When Things Don’t Go As Planned….

Soon after our return, we experienced another side of what it means to build something like this.

The safari vehicle that Tebogo had purchased two years ago — with donor support — was being driven across a deep channel to collect us from the airstrip.

The water was higher than expected.

The vehicle became submerged, and the engine stopped.

Once that happens, it cannot simply be restarted. Water entering the system can cause irreversible damage.

The driver sought help from a nearby camp, and a plan was made. A large truck, passing through from Maun with building supplies for another camp, would assist in pulling the vehicle out.

A few days later, the vehicle was recovered.

But when Tebogo arrived to retrieve it, he found that key components had been removed:

All five tyres.
The fuel injection system.
The battery.

They had been taken.

The large truck was later searched in Maun. Nothing was found. The parts had been offloaded somewhere along the way.

Holding the Reality

This has been a significant blow.

Not only financially — though the impact there is real, as funds intended to complete the camp and support ongoing work must now be redirected — but also in spirit.

There is something deeply disheartening in encountering this kind of loss within work that is rooted in care, trust, and relationship.

And yet, this too is part of the landscape. Not separate from it.

What This Asks of Us

It is easy to speak about new ways of being in conservation and philanthropy when everything is flowing.

It is more revealing to remain in that orientation when things do not go as hoped.

This experience does not diminish what is being created.

But it does ask something more of it — and of those of us who feel called into relationship with it.

Patience.
Resilience.
A willingness to meet uncertainty without retreating into control.

And perhaps, a deeper understanding that work like this does not unfold in ideal conditions.

It unfolds in the real world — with all of its complexity.

Staying With What Is True

Nothing about what we witnessed in the Delta has changed.

The quiet, steady creation of something rooted in place.
The absence of performance.
The presence of real relationship.

If anything, this experience has clarified what it means to stand alongside it.

Not only in moments of awe and coherence —
but also in moments where things fall apart, and must be tended to, patiently, piece by piece.

An Invitation to See the Whole

If we are to support work like this, we are not supporting a polished outcome.

We are participating in a living process.

One that includes beauty and difficulty.
Creation and loss.
Trust and the testing of that trust.

And perhaps this is part of the shift.

To move away from expecting certainty, control, and clean narratives —
and toward a form of participation that is willing to remain present within the full reality of what is unfolding.
★ ★ ★
*Task brief*: Duplicate the stretch of the post about the submerged safari vehicle from "Holding the Reality" through "separate from it.".
★ ★ ★
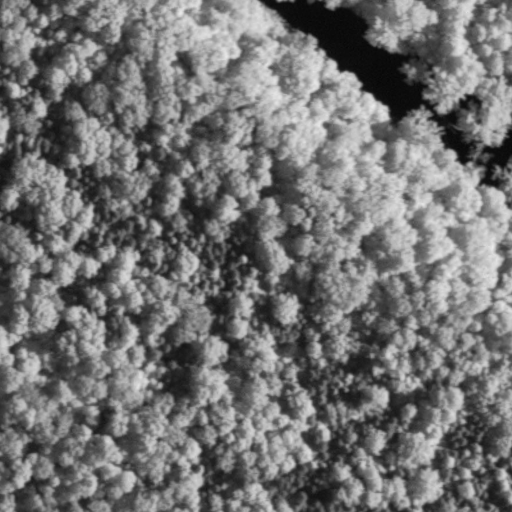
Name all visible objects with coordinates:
river: (380, 104)
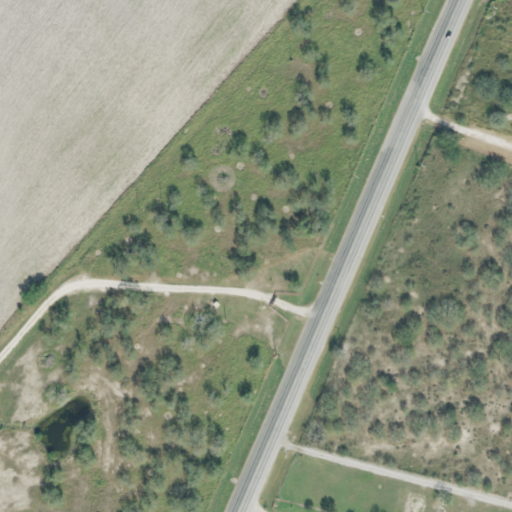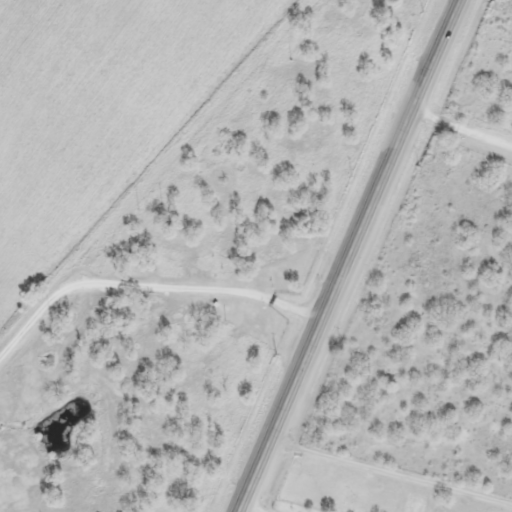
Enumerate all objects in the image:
road: (461, 147)
road: (351, 256)
road: (389, 473)
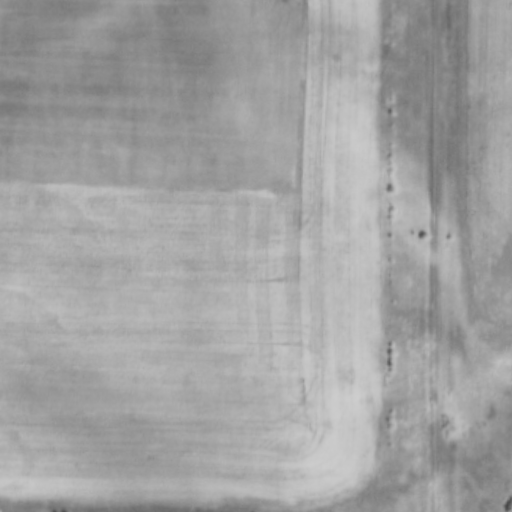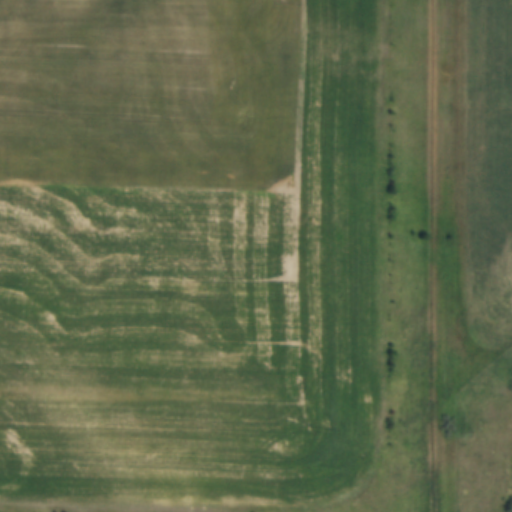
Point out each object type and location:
road: (433, 256)
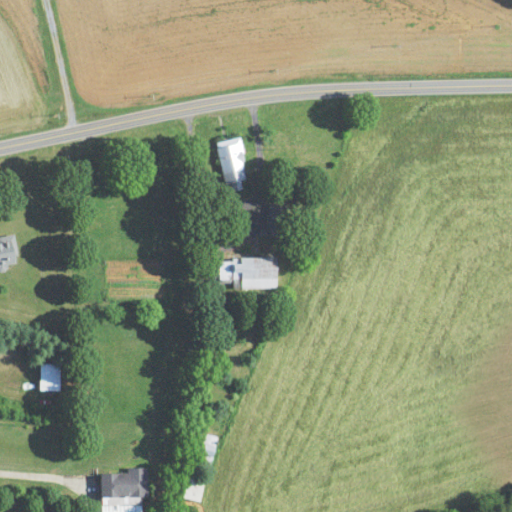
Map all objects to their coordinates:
★ ★ ★
*Answer section*:
Holding the Reality

This has been a significant blow.

Not only financially — though the impact there is real, as funds intended to complete the camp and support ongoing work must now be redirected — but also in spirit.

There is something deeply disheartening in encountering this kind of loss within work that is rooted in care, trust, and relationship.

And yet, this too is part of the landscape. Not separate from it.